Prompt: Please transcribe exactly the lines from the first line of the records below through the line containing "3Q25, Professional and", including both, and omit all pictures.

Available data:
--------------------------------------------------

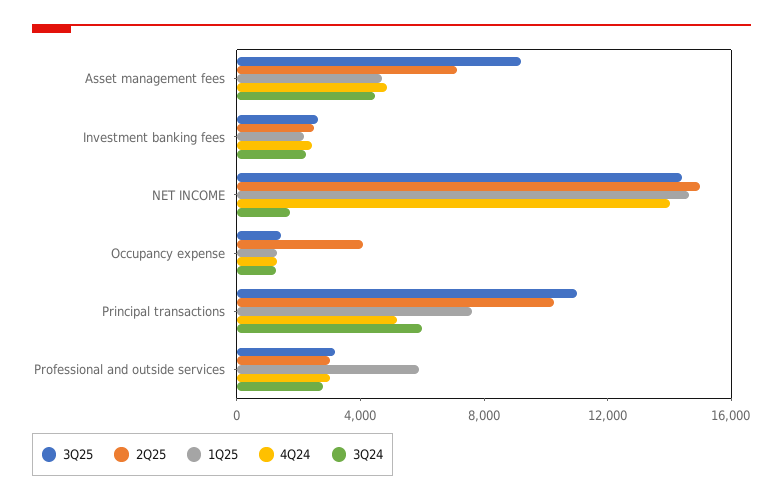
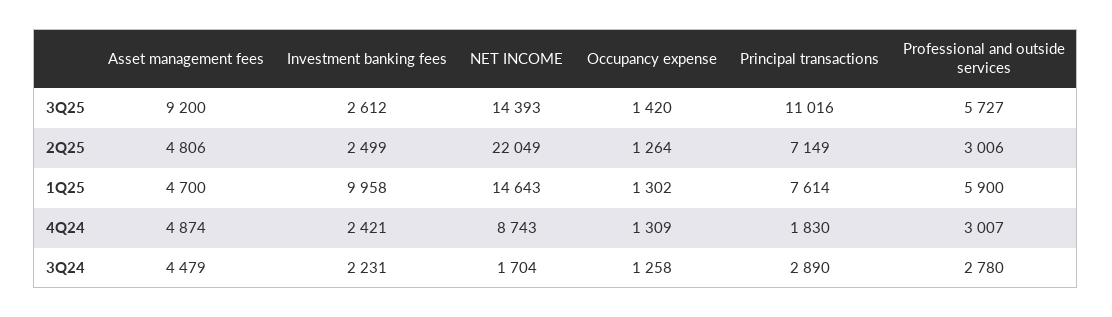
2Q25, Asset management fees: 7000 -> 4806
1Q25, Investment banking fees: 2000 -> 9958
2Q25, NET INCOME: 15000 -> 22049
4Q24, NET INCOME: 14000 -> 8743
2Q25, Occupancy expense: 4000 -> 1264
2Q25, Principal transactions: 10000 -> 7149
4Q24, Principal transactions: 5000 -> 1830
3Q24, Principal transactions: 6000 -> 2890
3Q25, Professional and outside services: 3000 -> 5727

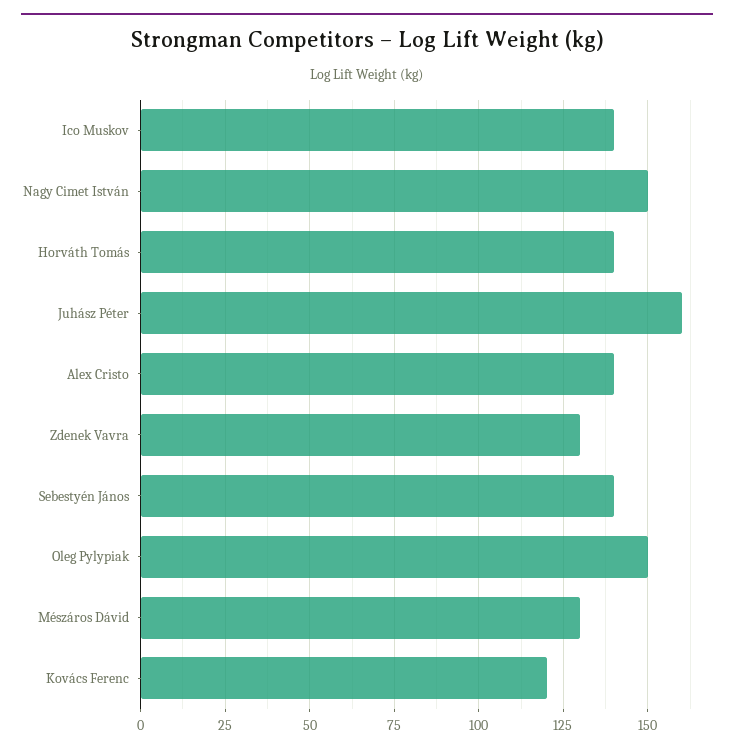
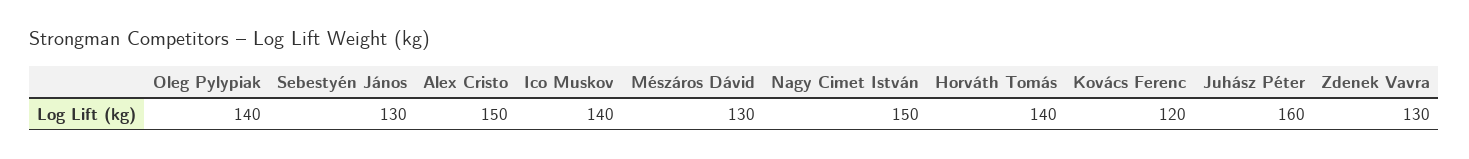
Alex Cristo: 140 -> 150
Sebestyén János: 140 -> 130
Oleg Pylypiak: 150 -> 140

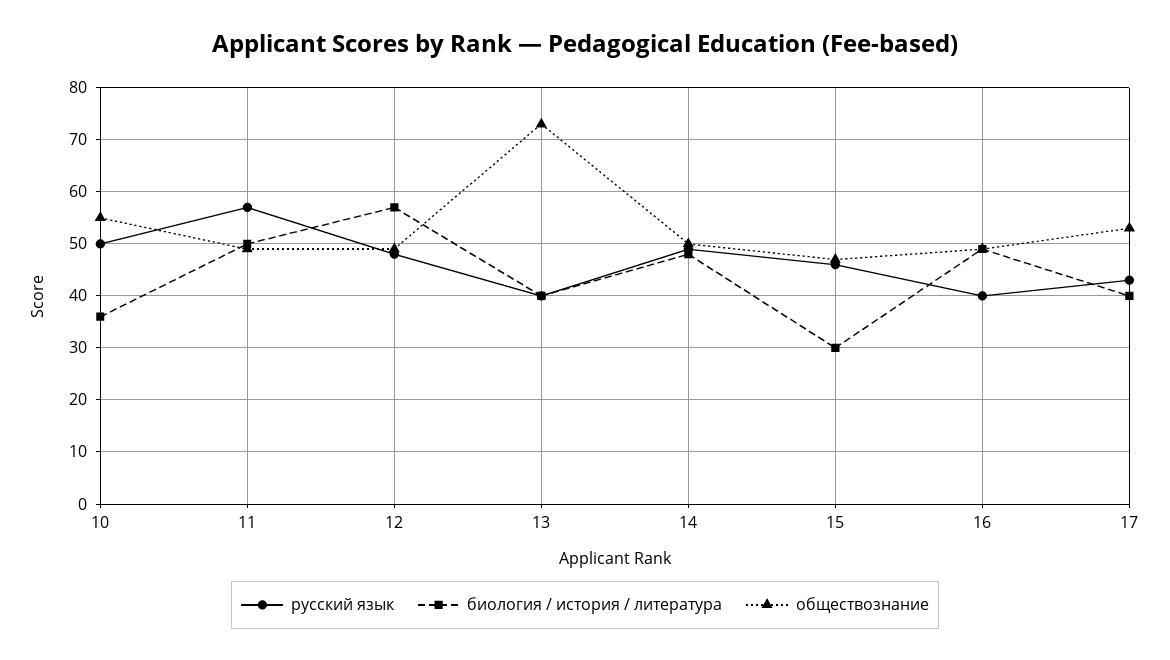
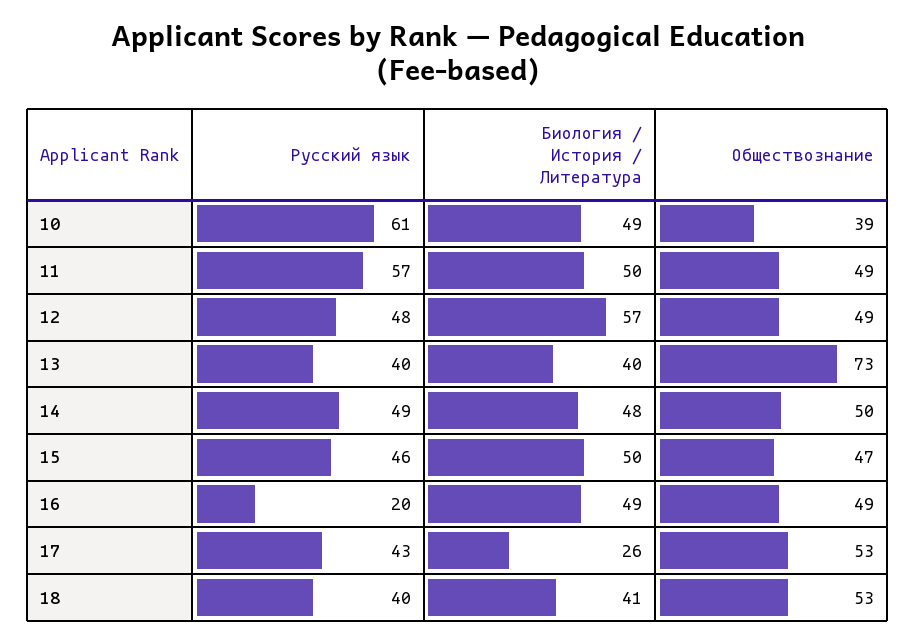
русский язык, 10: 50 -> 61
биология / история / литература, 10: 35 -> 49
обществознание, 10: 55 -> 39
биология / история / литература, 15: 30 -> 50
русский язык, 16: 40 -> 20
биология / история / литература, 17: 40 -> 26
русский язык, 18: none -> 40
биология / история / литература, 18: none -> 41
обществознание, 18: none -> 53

--------------------------------------------------

Response to the exercise:
2Q25, Asset management fees: 7000 -> 4806
1Q25, Investment banking fees: 2000 -> 9958
2Q25, NET INCOME: 15000 -> 22049
4Q24, NET INCOME: 14000 -> 8743
2Q25, Occupancy expense: 4000 -> 1264
2Q25, Principal transactions: 10000 -> 7149
4Q24, Principal transactions: 5000 -> 1830
3Q24, Principal transactions: 6000 -> 2890
3Q25, Professional and outside services: 3000 -> 5727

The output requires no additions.